Welcome to Antofagasta: a horizontal strip of a city sandwiched between mountains bordering on the desert to the East and the ocean to the West, and my home until I leave Chile at the end of November. The capital of the region that shares its name, Antofagasta is big enough to have a sense of culture and decent nightlife, but small enough that it's fairly easy to get around and meet people. Although it's essentially owned and run by the mining company Minera Escondida, it manages to escape the dreariness of the true mining towns further inland. As a general rule, the closer you get to the water, the nicer (i.e. more expensive) the houses/apartments become; the closer you get to the hills, the poorer it becomes. Once you cross over the train tracks, it gets a bit rough, or so they say--I haven't tried, of course, although we drove through the outskirts on the way in and based on memory it's a world away from where I live now. Which is here, on this street:

My host family is a young couple in their late 30s. My host mom trained as a journalist and now works for a telecommunications company, and my host dad helps run a nonprofit artist workshop that invites experts to give lessons and lectures to young, aspiring artists, and that also hosts performances or exhibitions of local art from time to time. They have some sort of a side business that specializes in graphic design and creative productions, and their artsy side comes out in the eclectic decor in their beautiful apartment. For example, I love the little collection of antique cameras on this shelf:
We live in a really nice, modern building that is close enough to the ocean for a view, but far enough that we're just beyond the tsunami evacuation zone: I have my own bathroom and bedroom:I share a living room and kitchen with them.
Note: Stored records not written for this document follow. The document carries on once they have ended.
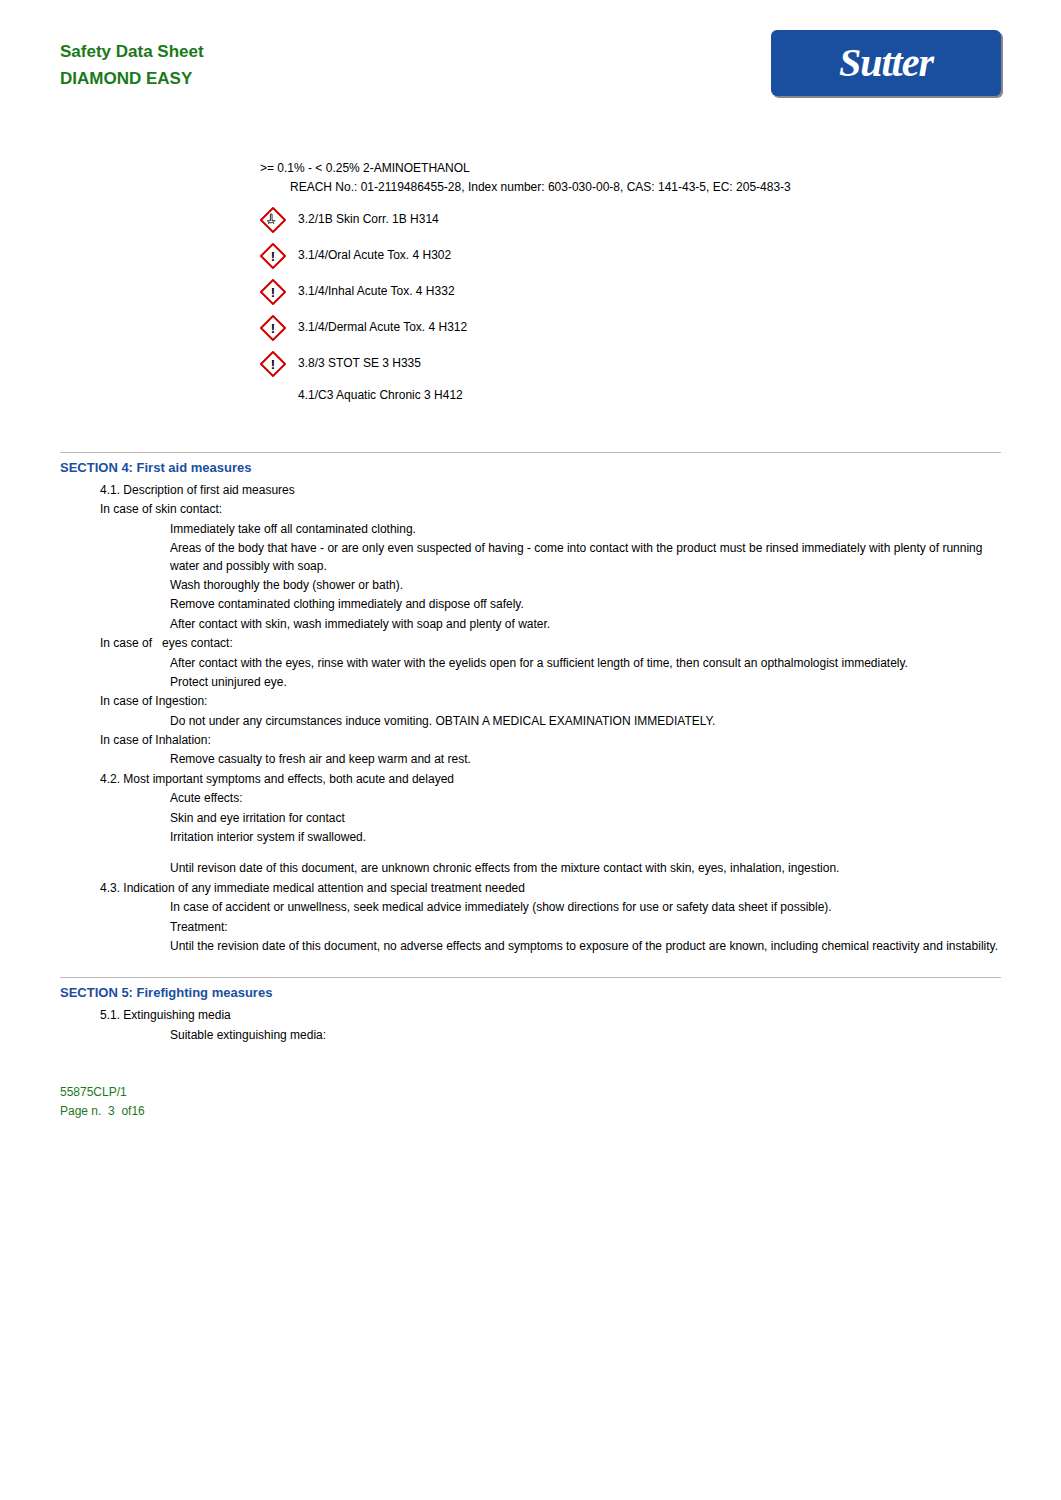Safety Data Sheet
DIAMOND EASY
Sutter
>= 0.1% - < 0.25% 2-AMINOETHANOL
REACH No.: 01-2119486455-28, Index number: 603-030-00-8, CAS: 141-43-5, EC: 205-483-3
3.2/1B Skin Corr. 1B H314
!
3.1/4/Oral Acute Tox. 4 H302
!
3.1/4/Inhal Acute Tox. 4 H332
!
3.1/4/Dermal Acute Tox. 4 H312
!
3.8/3 STOT SE 3 H335
4.1/C3 Aquatic Chronic 3 H412
SECTION 4: First aid measures
4.1. Description of first aid measures
In case of skin contact:
Immediately take off all contaminated clothing.
Areas of the body that have - or are only even suspected of having - come into contact with the product must be rinsed immediately with plenty of running water and possibly with soap.
Wash thoroughly the body (shower or bath).
Remove contaminated clothing immediately and dispose off safely.
After contact with skin, wash immediately with soap and plenty of water.
In case of eyes contact:
After contact with the eyes, rinse with water with the eyelids open for a sufficient length of time, then consult an opthalmologist immediately.
Protect uninjured eye.
In case of Ingestion:
Do not under any circumstances induce vomiting. OBTAIN A MEDICAL EXAMINATION IMMEDIATELY.
In case of Inhalation:
Remove casualty to fresh air and keep warm and at rest.
4.2. Most important symptoms and effects, both acute and delayed
Acute effects:
Skin and eye irritation for contact
Irritation interior system if swallowed.
Until revison date of this document, are unknown chronic effects from the mixture contact with skin, eyes, inhalation, ingestion.
4.3. Indication of any immediate medical attention and special treatment needed
In case of accident or unwellness, seek medical advice immediately (show directions for use or safety data sheet if possible).
Treatment:
Until the revision date of this document, no adverse effects and symptoms to exposure of the product are known, including chemical reactivity and instability.
SECTION 5: Firefighting measures
5.1. Extinguishing media
Suitable extinguishing media:
55875CLP/1
Page n. 3 of16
As part of the program, they're required to provide meals for me. However, their demanding work schedules mean that they can't often afford to return to the house for lunch, so they buy me groceries to cook for myself. Considering my lack of enthusiasm for the bread, beef and mayonnaise diet that seems to be typical in Chile, this suits me just fine, as I can eat all of the vegetables, fruit and whole grains that I want. Here's our living room:

The huge windows are perfect for Antofagasta's climate, which is consistently sunny, with a high about 16 degrees Celsius and a low of 10 or so at night (in the winter). In the summer it gets warm without being too hot. The mountains and desert to the East keep the air dry and slightly dusty, but the evaporation from the ocean keeps it from being as arid as Calama. It only rains about once a year, and then the city is as dramatic about the water as the Wicked Witch of the West. Water runs right over the hard-packed ground to flood the gutter-less streets, it leaks through un-waterproofed roofs (see example from my school on the left) and leaves standing pools in open-air schoolyards, which have been known to close for rain days. The annual rain arrived in "Antofa" just before I did, however, so I don't expect to see any of this "extreme weather" while I'm here. All I have to worry about are earthquakes, which are apparently a pretty common occurrence.

The combination of low-lying, earthquake-safe construction and desert air makes for consistently stunning sunsets, and our 10th floor windows provide the perfect vantage point.